Excess of body weight is a major public health issue both globally and, in our country, and it still looking for effective weight loss methods applied at individual and population levels. The modern challenge is to develop diets and foods that meet a balanced nutritional profile and are adapted for individual metabolic needs and suitable for current changes in eating habits and lifestyle. Weight loss can be achieved by adopting a personalized diet which considers the fat-free mass, basic energy expenditure and caloric needs of the individual.

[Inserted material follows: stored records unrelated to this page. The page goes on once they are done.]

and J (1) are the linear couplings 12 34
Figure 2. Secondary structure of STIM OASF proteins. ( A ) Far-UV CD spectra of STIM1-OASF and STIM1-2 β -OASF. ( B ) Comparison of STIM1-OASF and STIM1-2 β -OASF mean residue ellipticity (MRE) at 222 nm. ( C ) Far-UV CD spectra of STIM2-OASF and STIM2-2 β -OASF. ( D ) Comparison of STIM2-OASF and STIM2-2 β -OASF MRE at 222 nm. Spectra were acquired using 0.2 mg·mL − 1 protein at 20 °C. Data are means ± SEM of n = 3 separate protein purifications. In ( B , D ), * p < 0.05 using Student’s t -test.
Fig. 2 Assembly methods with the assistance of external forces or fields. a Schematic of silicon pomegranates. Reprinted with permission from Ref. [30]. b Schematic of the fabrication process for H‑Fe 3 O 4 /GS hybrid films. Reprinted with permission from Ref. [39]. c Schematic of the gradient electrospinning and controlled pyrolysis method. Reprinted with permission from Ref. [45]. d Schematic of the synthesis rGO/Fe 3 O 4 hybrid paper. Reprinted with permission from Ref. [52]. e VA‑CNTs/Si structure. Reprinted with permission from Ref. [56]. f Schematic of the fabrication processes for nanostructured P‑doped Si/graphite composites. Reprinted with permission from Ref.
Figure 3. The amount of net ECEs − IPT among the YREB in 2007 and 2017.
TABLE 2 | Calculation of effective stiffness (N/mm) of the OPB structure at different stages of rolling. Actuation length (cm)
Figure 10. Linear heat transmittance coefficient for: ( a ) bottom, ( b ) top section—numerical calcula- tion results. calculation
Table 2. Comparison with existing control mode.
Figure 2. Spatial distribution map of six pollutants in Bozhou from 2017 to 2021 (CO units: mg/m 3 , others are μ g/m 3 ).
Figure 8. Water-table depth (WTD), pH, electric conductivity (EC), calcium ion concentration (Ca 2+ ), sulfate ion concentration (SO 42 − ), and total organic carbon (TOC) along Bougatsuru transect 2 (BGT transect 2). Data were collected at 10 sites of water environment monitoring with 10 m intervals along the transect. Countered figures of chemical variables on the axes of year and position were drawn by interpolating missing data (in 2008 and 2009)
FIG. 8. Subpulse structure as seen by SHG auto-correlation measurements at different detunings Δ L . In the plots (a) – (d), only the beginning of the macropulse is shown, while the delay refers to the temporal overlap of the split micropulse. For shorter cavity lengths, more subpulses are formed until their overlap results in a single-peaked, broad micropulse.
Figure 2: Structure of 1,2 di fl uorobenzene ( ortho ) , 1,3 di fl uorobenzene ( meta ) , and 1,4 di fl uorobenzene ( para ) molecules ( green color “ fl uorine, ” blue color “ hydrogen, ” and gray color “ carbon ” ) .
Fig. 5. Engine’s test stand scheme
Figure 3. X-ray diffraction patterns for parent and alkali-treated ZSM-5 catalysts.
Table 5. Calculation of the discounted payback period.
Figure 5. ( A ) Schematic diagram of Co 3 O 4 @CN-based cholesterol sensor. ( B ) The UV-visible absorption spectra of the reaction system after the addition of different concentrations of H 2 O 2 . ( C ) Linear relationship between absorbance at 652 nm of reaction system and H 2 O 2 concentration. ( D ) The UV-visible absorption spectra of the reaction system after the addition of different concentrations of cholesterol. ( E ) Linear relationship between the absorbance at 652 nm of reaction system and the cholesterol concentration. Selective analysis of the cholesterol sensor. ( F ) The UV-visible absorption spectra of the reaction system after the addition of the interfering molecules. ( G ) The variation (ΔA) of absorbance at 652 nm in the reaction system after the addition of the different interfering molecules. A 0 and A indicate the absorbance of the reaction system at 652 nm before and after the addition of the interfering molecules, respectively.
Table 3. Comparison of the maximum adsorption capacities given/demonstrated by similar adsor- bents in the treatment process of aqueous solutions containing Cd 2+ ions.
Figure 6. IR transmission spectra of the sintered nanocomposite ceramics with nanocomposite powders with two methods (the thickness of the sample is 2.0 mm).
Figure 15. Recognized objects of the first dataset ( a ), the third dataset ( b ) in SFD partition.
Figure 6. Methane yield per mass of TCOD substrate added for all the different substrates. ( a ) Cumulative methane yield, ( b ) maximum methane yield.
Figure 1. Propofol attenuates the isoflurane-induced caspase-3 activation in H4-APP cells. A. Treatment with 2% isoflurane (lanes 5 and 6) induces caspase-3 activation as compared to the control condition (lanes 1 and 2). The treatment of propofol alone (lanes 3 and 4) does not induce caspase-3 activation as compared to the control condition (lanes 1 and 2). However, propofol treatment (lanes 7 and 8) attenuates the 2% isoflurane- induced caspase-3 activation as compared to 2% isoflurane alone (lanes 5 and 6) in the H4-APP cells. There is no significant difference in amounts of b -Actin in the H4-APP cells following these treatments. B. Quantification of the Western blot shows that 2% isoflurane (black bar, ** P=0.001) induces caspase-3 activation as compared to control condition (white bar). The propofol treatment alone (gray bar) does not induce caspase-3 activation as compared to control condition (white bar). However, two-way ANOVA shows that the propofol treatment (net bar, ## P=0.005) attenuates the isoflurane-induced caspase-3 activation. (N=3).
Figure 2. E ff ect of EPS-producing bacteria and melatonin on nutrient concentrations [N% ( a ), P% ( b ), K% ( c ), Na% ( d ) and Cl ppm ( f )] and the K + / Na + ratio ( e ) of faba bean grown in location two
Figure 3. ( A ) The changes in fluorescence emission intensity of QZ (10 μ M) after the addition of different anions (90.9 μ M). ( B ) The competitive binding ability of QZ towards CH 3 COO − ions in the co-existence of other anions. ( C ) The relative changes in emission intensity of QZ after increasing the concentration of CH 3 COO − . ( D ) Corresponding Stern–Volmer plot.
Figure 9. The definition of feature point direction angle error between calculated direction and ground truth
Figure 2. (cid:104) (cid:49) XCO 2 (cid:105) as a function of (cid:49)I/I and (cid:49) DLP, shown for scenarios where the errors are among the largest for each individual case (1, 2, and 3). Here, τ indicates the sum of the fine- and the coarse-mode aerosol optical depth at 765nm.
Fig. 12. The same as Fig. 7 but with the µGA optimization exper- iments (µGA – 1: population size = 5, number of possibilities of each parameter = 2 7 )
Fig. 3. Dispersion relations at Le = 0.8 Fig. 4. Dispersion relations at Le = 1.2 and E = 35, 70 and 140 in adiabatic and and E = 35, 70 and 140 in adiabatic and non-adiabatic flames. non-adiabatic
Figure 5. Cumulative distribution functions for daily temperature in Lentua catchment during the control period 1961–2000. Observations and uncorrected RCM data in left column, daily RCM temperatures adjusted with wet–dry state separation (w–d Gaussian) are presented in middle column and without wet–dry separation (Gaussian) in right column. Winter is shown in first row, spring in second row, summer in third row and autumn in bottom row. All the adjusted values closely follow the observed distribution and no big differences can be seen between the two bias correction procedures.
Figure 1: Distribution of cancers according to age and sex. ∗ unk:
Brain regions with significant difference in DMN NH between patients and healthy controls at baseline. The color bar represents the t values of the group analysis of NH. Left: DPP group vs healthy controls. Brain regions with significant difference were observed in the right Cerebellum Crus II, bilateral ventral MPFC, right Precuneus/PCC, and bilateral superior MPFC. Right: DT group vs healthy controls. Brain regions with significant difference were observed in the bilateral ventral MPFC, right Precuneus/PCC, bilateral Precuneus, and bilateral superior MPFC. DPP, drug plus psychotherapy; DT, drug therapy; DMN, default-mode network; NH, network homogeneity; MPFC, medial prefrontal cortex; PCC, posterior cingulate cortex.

The survey showed that replacing two meals a day with MR is an effective way to lose weight. MR energy-restricted diets with slightly increased protein intake resulted in a loss of fat mass with retention of muscle mass. Loss of fat was distributed to the entire body by reducing all perimeters and percentage of body fat. The cost of the products and the monotony of the diet were the main causes of abandon the MR diet. Subsequently, keeping the weight obtained was better in the subjects that replacing one meal a day with MR. Long-term weight loss maintenance is still a challenge and required further research.

MR diets may be an important strategy in combating obesity, because of its efficacy, simplicity and convenience of use [12]. They simplify the composition of energy-restricted diets (defined contents of nutrients and calories), reduce confusion and increase compliance. Such diets are expensive for a large part of the population and become monotonous for long term use. However, most dieticians still maintain that a meal replacement diet is not an appropriate substitute for a healthy lifestyle.